Thailand’s Chapchai Nirat maintained Zen-like calm to soar to the top of the Singapore Open leaderboard yesterday as the US$6 million co-sanctioned event suffered a second successive day of frustrating weather disruptions.
Chapchai was one of 78 players, including world No. 1 Rory McIlroy, stranded on the course on a storm-threatened Thursday, but he returned early yesterday to complete a bogey-free six-under 65 for a one-shot lead after the first round.
Resuming on three-under after five holes, the stocky 29-year-old added three birdies, including one at the par-five 18th, to move a stroke clear of overnight leader Thomas Bjorn of Denmark, before rushing off to start his second round.
The Thai canceled out two birdies with as many bogeys in the nine further holes he completed before a tropical downpour brought an early conclusion to the day without a single player in the 150-strong field having completed 36 holes.
Chapchai was joined by Simon Dyson at the top of the leaderboard after the Briton recorded four birdies in a blemish-free 13 holes. Dyson will drop at least one shot on resumption after a par-putt on his 14th hole shaved the cup shortly before the suspension.
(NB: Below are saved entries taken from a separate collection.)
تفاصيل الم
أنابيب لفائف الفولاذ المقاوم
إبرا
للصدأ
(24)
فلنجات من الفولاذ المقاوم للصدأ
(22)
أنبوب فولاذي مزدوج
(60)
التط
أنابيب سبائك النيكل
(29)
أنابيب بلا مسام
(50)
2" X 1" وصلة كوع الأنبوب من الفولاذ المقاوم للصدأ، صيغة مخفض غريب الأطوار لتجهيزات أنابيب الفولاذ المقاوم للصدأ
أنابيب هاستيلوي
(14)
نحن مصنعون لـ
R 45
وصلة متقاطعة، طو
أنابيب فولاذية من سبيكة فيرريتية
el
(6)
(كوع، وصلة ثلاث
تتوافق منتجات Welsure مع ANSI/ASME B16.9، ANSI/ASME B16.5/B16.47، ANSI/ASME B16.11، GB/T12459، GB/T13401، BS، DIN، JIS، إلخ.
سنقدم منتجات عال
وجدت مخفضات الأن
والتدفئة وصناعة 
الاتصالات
McIlroy was even-par when he resumed on the ninth hole in the morning and the Northern Irishman was steady for the remainder of his round, birdying the par-four 11th and parring the other holes to register a one-under 70.
However, the world No. 1 looked in danger of missing the cut after dropping three shots early in his second round, but he steadied the ship and recorded three birdies in four holes to move back under-par for the tournament after 30 holes.
Italian duo Matteo Manassero and Francesco Molinari moved confidently up the leaderboard to lurk one off the lead with a few holes to play in their second rounds, level with Bjorn, who has only completed 18 holes and did not hit a single shot yesterday.
Chapchai often struggled to contain his temper when things were going wrong on the course, but the practicing Buddhist explained that regular meditation had helped soothe his nerves.
“Yes, I’ve been going [to the monastery] a lot to calm myself out,” Chapchai told reporters. “I used to be very hot-tempered and I would get frustrated easily, especially when I was younger. My parents sent me to the monastery and I became a monk for a while. My temper is better now, but I still try to go back to the monastery once in a while.”
Looking to end a victory drought dating back to March 2009, Chapchai believes ironing out problems with his putter will be key to his performance in the event.
“I’ve been having problems with my putting for the whole of this year,” he added. “I try to make sure that I’ve got enough practice before coming to play here. It seems to be working out today. I was hoping to solve the problem this week.”
McIlroy, watched this week by tennis-playing girlfriend Caroline Wozniacki, admitted the break in play had not hampered his concentration, but he was a little disappointed with his display on the greens.
“With the weather we have here at this time of the year, you have to expect some disruptions,” he said. “I actually played pretty well from tee to green, just didn’t really hole any putts, which was a bit frustrating. So that was the story of the round really.”
Juvic Pagunsan, who lost in a playoff to Gonzalo Fernandez-Castano a year ago, became the second player this week to record a hole-in-one when the Filipino aced the par-three second. Italy’s Edoardo Molinari aced the par-three 17th on Thursday.
Play was set to resume at 7.30am today with more than half the field yet to start their second rounds.
Tournament director Jose Maria Zamora released a statement in which the organizers were aiming to complete a full 72-hole event, but the draw for the third round, after the cut, would remain the same for the final round to save time.
Taiwan’s Chan Yih-shin was tied for 11th with a 71, while his compatriots Lin Wen-tang and Hsieh Tung-shu registered a 75 and 77 respectively.